L’emergenza sanitaria sta colpendo in maniera significativa le economie delle famiglie e delle aziende, generando la necessità di individuare interventi che sostengano il tessuto economico della città e non solo.
Durante l’ultimo anno di amministrazione Mosaner, con i primi effetti del Covid19, fu ampio il dibattito consigliare nell’intento di ricercare soluzioni per contenere gli effetti originati dai lockdown e dalle restrizioni.
In uno di questi dibattiti, proprio la Lega, propose la costituzione di una commissione che affrontasse, in maniera aperta e condivisa, progetti di interventi economici per supportare famiglie ed imprese. Tale proposta venne accolta dal sindaco Mosaner e venne votata, all’unanimità, la sua costituzione.

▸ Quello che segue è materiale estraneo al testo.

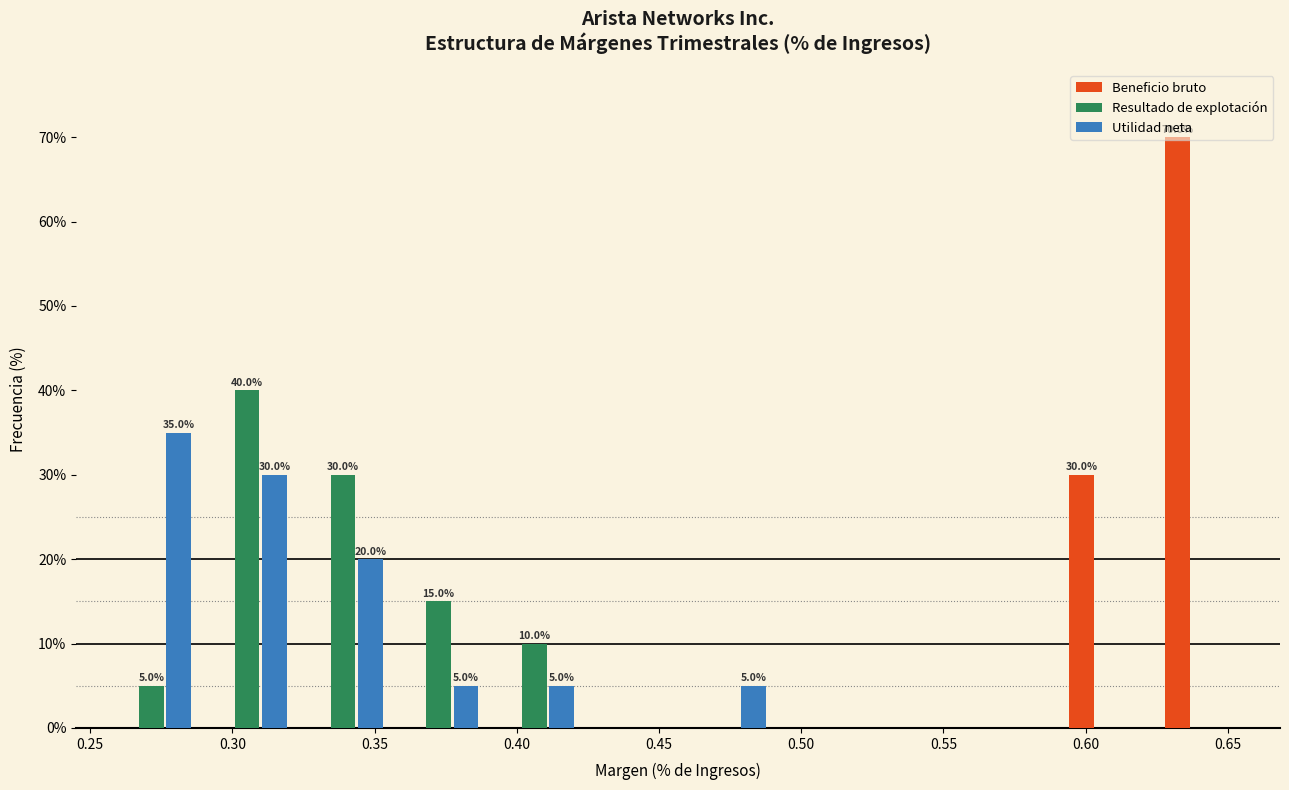

In the Utilidad neta series, which range on the x-axis has the tallest bar?

0.255 to 0.290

I gruppi di minoranza, ma anche altri consiglieri di maggioranza in quel momento sull’Aventino, spinsero affinché tale commissione avviasse i lavori in tempi rapidi per giungere a soluzioni rapide ed efficaci.
Il gruppo di lavoro avviò, prontamente, incontri per verificare possibilità di interventi sui tributi e le tariffe comunali per alleggerire il carico oneroso di aziende e famiglie. L’allora Sindaco Mosaner, e la sua maggioranza, in aggiunta agli interventi nazionali e provinciali già adottati propose: riduzione dell’IMIS per alcune aziende produttive, del canone di occupazione del suolo pubblico per ristoranti e bar oltre ad una consistente riduzione della tariffa rifiuti per aziende e famiglie.
Un pacchetto di interventi che, assieme ad altre decisioni che avrebbero interessato opere pubbliche e conseguente attività lavorativa, raggiunsero i 5,5 milioni di euro complessivi. Idee che vennero presentate e condivise con tutti i consiglieri, per giungere ad un’approvazione all’unanimità.
La pressione degli allora gruppi di minoranza era alta, nonostante non venisse presentata alcuna loro proposta.
Colpisce che, molte di quelle persone che erano in prima linea per chiedere supporto e sostegno per tutti, oggi, trovandosi nella posizione di amministrare la città, abbiano un ritmo totalmente diverso.
L’amministrazione Santi ha costituito, sulla stessa linea della precedente Giunta Mosaner, la commissione Covid19; creata ma, purtroppo, mancante di quel vigore richiesto fino a poco tempo prima proprio dagli elementi del suo stesso partito. Risulta che, ad oggi, si sia radunata una sola volta senza argomenti o proposte concrete.
Eppure l’emergenza non è superata; le aziende e famiglie rivane subiscono ancora effetti economici negativi generati dalle chiusure, restrizioni e limitazioni dei decreti e delle ordinanze Covid19.
E' proprio del 06 maggio la notizia che riporta la chiusura di 20 attività e 150 posti di lavoro persi nella nostra zona a causa della pandemia.

Questo evidenzia quanto sia più comodo non avere l’onere di amministrare, potendo fare proposte propagandistiche, rispetto alle difficoltà di chi si trova a governare.
Di certo, dopo circa 8 mesi di amministrazione, non sono stati deliberati specifici interventi legati all’emergenza Covid19; circostanze che ci portano a chiedere dove siano finite le idee intraprendenti di alcuni consiglieri, oggi chiamati ad amministrare la città, che fino a poco tempo fa si ergevano a “paladini” di famiglie ed aziende.